Consider the recurrence relation
$$P(1)=1$$ $$P(2)=x$$ $$P(n)=x\cdot P(n-1)+P(n-2)$$
The first few polynomials are $$1,x,x^2+1,x^3+2x,x^4+3x^2+1$$
The polynomials occur in the convergents of the number with continued fraction $[x,x,x,\cdots]$
Is there a closed form for $P(n)$ for all $n\in\mathbb N$ ?
Let $\alpha,\beta$ be the solutions of $t^2=xt+1$.
Since $$\alpha+\beta=x,\quad \alpha\beta=-1$$ we have $$P(n+1)=(\alpha+\beta)P(n)-\alpha\beta P(n-1)$$
So, we get $$P(n+1)-\alpha P(n)=\beta (P(n)-\alpha P(n-1))=\cdots =\beta^{n-1}(P(2)-\alpha P(1))$$ and $$P(n+1)-\beta P(n)=\alpha (P(n)-\beta P(n-1))=\cdots =\alpha^{n-1}(P(2)-\beta P(1))$$
Subtracting the latter from the former gives $$(\beta-\alpha)P(n)=\beta^{n-1}(x-\alpha)-\alpha^{n-1}(x-\beta),$$ i.e. $$P(n)=\frac{\beta^{n-1}(x-\alpha)-\alpha^{n-1}(x-\beta)}{\beta-\alpha}$$ where $$\alpha=\frac{x-\sqrt{x^2+4}}{2},\quad\beta=\frac{x+\sqrt{x^2+4}}{2}$$
Is there a closed form for the polynomials satisfying this recurrence relation?
Hint. The answer is yes. One may use the characteristic equation (see here or here) to get $$ P(n)=c_1 \left(\frac{\sqrt{x^2+4}+x}2\right)^n+c_2 \left(\frac{x-\sqrt{x^2+4}}2\right)^n. $$
Above and beyond what's already been written, it's worth noting that these polynomials are directly related to Chebyshev polynomials of the second kind; in particular (assuming I have my normalization right), your $P_n(x) = i^{-n}U_n(\frac {ix}2)$, so they serve as a sort of hyperbolic analogue.

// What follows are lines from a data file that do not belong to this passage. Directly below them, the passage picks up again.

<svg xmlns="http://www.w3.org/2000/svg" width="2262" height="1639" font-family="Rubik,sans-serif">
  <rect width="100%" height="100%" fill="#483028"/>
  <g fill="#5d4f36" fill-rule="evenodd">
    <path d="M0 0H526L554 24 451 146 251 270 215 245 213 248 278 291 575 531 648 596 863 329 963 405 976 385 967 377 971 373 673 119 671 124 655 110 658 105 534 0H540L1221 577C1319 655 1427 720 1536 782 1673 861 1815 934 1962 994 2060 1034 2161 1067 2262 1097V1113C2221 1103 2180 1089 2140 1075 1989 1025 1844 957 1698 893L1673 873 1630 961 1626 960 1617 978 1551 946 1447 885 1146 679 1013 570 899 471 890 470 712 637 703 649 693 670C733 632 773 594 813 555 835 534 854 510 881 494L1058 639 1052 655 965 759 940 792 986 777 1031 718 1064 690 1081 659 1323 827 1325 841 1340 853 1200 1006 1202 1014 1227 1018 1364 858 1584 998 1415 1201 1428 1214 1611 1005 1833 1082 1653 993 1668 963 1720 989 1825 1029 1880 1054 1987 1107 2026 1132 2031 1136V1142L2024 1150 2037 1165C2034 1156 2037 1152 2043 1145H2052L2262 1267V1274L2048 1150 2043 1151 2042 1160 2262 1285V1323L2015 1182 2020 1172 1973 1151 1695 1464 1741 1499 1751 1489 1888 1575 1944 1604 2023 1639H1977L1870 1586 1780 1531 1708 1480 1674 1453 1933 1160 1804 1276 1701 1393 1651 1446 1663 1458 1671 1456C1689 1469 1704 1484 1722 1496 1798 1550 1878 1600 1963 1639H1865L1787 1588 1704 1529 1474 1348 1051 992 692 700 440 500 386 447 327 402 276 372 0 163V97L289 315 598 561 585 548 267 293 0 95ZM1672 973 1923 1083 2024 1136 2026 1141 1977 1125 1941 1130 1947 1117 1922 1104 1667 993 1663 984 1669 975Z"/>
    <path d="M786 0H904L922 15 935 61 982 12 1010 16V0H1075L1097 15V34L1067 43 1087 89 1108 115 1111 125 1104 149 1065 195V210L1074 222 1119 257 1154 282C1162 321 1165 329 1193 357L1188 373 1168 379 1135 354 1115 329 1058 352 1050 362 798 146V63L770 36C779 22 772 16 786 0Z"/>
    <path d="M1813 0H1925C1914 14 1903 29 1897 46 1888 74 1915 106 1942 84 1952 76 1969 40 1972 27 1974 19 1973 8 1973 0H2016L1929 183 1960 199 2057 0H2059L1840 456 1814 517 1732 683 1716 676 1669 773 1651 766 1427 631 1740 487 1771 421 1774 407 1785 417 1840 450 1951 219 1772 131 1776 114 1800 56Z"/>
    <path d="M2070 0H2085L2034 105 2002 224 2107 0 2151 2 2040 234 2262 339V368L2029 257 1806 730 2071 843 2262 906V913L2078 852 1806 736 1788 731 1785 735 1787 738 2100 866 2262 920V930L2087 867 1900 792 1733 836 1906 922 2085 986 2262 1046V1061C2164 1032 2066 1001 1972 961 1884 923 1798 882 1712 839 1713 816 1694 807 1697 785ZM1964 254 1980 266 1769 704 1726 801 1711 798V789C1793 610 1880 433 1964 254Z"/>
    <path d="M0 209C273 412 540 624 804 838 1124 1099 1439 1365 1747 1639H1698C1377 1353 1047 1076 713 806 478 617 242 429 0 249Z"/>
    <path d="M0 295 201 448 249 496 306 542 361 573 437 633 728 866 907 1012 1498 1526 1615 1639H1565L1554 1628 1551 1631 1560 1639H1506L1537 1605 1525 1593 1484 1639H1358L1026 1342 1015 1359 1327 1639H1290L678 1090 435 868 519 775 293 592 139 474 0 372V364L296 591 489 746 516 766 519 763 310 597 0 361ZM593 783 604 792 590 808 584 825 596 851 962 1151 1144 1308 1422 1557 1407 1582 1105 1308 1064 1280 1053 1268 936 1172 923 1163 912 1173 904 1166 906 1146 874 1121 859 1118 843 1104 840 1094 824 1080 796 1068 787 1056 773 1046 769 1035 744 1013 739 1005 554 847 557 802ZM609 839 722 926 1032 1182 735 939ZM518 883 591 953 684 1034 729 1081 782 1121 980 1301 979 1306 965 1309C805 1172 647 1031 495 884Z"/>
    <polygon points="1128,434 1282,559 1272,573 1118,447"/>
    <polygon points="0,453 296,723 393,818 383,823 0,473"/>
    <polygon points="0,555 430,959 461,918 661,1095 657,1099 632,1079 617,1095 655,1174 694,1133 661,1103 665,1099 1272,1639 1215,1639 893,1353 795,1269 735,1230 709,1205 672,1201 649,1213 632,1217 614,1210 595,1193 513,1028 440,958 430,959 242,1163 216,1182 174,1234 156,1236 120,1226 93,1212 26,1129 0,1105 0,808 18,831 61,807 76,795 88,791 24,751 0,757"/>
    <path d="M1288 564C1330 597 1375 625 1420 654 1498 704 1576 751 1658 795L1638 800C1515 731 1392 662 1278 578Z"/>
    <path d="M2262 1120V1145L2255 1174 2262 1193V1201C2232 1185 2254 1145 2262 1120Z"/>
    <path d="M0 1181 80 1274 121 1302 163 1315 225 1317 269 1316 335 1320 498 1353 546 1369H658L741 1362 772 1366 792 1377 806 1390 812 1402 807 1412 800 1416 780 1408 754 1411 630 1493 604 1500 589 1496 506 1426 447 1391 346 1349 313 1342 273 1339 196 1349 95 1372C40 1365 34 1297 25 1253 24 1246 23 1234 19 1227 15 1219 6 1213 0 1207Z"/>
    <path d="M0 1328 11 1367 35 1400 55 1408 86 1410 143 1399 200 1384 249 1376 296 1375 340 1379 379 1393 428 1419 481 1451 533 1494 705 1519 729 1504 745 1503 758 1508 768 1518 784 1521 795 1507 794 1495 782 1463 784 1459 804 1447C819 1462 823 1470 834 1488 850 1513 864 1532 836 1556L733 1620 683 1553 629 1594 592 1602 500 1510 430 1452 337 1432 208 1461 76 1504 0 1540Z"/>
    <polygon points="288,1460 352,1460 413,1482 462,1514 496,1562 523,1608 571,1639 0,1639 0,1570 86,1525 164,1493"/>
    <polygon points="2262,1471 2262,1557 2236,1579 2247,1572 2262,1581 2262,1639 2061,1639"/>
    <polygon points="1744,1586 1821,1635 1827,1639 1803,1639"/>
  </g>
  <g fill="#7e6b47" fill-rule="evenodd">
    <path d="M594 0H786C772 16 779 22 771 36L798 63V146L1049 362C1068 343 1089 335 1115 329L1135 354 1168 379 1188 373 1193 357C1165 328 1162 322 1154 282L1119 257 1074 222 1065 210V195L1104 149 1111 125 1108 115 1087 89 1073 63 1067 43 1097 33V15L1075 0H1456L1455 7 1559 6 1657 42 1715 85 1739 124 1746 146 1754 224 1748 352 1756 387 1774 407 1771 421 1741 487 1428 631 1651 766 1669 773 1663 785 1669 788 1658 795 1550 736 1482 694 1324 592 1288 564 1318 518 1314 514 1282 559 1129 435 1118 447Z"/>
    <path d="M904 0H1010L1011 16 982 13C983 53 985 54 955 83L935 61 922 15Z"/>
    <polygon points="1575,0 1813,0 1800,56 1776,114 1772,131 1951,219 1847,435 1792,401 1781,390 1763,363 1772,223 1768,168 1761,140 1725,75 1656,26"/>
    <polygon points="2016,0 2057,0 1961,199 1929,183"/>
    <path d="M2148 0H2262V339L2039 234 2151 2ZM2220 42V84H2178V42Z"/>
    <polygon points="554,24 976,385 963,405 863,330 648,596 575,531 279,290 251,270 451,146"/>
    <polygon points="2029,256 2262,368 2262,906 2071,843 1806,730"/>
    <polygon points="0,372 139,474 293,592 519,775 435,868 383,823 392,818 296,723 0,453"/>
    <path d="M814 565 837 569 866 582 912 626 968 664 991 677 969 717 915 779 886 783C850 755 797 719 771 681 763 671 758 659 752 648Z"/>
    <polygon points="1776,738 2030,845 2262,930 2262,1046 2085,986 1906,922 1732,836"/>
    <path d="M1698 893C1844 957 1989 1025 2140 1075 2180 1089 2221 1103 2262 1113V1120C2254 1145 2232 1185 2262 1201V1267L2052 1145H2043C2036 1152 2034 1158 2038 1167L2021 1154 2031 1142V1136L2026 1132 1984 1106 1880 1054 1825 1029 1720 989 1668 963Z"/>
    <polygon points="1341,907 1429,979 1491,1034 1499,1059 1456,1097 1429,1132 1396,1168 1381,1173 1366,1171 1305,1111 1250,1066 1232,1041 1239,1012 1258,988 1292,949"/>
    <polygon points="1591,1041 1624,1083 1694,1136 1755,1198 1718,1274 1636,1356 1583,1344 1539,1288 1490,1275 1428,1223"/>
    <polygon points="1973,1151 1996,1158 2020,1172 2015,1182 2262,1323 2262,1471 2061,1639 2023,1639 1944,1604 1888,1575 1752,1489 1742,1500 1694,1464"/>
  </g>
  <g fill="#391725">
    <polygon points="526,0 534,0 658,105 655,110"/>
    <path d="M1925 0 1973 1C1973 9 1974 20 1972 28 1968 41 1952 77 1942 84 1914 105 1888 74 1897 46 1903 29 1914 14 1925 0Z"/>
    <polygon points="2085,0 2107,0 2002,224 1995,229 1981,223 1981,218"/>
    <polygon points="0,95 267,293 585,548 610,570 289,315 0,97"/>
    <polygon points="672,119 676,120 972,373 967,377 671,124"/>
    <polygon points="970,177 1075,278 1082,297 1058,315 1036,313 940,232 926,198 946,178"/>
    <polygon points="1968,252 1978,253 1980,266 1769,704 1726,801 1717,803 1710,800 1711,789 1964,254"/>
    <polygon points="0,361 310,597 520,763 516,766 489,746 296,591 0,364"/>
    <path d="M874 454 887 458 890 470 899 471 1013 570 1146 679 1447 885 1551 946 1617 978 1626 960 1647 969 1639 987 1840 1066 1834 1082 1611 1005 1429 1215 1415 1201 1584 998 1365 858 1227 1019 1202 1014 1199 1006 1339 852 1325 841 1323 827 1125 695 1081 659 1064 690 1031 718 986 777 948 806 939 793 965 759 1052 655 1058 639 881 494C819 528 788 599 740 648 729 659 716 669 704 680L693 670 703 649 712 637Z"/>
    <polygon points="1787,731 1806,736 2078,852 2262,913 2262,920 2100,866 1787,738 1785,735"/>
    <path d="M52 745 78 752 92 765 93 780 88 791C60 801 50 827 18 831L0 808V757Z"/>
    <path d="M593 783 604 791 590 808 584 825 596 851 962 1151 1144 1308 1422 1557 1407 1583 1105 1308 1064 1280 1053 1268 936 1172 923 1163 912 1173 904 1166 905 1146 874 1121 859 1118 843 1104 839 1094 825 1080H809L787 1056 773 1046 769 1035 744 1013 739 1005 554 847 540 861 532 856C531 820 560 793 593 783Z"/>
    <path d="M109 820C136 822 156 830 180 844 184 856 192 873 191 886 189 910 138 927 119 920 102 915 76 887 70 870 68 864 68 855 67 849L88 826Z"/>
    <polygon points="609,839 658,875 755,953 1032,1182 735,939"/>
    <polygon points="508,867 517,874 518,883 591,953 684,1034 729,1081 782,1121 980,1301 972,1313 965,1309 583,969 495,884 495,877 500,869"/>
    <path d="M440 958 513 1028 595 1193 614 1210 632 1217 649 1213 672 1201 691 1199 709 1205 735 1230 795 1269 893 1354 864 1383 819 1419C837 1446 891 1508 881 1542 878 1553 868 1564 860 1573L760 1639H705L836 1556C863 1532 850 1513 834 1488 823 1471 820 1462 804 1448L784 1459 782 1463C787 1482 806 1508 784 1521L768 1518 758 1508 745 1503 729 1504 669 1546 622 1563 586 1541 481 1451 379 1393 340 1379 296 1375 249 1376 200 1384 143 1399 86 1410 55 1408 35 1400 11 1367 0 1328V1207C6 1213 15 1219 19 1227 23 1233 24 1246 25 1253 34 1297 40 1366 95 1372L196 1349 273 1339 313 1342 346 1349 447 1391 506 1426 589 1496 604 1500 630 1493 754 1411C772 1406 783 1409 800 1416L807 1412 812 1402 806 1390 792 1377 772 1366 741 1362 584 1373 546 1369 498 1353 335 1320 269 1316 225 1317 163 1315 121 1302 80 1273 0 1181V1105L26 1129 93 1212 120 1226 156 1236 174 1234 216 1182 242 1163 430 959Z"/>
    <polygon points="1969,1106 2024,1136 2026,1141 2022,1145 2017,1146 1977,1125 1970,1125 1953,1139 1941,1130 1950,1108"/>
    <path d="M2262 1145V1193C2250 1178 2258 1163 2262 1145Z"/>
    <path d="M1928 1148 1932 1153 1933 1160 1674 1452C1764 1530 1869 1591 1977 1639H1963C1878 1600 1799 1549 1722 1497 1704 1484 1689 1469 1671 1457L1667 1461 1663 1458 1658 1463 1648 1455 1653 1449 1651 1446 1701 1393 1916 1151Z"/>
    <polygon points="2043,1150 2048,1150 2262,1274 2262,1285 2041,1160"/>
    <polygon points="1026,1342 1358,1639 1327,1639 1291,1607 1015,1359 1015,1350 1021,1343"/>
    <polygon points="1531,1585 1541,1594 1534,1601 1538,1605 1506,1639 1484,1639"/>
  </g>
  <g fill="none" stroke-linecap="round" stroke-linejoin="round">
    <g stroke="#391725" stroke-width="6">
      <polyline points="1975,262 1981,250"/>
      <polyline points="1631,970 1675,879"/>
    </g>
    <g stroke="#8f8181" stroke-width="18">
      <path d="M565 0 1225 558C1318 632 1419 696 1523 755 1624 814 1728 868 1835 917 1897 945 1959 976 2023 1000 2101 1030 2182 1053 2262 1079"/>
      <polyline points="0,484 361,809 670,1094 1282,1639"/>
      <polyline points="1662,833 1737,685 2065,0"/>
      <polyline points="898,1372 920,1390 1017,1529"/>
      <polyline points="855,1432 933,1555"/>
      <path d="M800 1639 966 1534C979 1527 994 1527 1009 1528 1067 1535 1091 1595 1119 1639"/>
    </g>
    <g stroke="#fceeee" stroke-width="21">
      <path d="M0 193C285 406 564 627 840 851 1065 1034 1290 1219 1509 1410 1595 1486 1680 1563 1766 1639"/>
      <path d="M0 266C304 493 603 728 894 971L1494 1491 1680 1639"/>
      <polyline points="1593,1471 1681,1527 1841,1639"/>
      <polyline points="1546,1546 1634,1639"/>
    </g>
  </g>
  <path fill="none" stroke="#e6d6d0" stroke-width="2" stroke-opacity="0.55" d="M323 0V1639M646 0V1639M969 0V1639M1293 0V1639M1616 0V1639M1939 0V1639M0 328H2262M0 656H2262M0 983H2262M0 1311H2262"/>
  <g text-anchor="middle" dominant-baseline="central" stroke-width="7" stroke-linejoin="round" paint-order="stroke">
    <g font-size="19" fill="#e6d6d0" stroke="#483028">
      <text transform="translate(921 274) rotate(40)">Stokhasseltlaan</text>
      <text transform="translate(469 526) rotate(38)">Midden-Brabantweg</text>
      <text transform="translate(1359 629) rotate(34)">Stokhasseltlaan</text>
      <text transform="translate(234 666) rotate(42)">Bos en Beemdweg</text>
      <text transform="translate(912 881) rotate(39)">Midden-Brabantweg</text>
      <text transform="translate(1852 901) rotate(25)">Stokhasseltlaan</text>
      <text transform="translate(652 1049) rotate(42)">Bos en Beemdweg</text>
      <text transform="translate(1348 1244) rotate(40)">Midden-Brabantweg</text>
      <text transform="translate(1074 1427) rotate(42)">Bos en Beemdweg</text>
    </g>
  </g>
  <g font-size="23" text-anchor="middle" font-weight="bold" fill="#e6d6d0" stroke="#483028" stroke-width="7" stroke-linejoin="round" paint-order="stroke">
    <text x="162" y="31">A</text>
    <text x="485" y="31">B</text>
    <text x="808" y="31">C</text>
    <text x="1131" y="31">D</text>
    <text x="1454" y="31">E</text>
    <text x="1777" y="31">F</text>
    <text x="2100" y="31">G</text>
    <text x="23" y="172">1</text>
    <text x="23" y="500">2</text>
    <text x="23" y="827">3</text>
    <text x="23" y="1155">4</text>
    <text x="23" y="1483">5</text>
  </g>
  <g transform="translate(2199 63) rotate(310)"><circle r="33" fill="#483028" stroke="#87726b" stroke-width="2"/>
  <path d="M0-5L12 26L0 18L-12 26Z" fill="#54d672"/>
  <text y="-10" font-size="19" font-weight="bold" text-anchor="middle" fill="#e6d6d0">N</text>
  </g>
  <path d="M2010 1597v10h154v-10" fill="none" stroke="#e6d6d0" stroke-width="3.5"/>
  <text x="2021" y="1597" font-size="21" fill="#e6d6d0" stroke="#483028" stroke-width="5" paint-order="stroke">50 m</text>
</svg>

The relation can be extracted from the recurrence relation $U_{n+1}(x)=2xU_n(x)-U_{n-1}(x)$ with a bit of algebra. This also means that there should be an explicit relation in terms of sinh and cosh, based on the relation $\sin((n+1)\theta)=U_n(\cos\theta)\sin(\theta)$.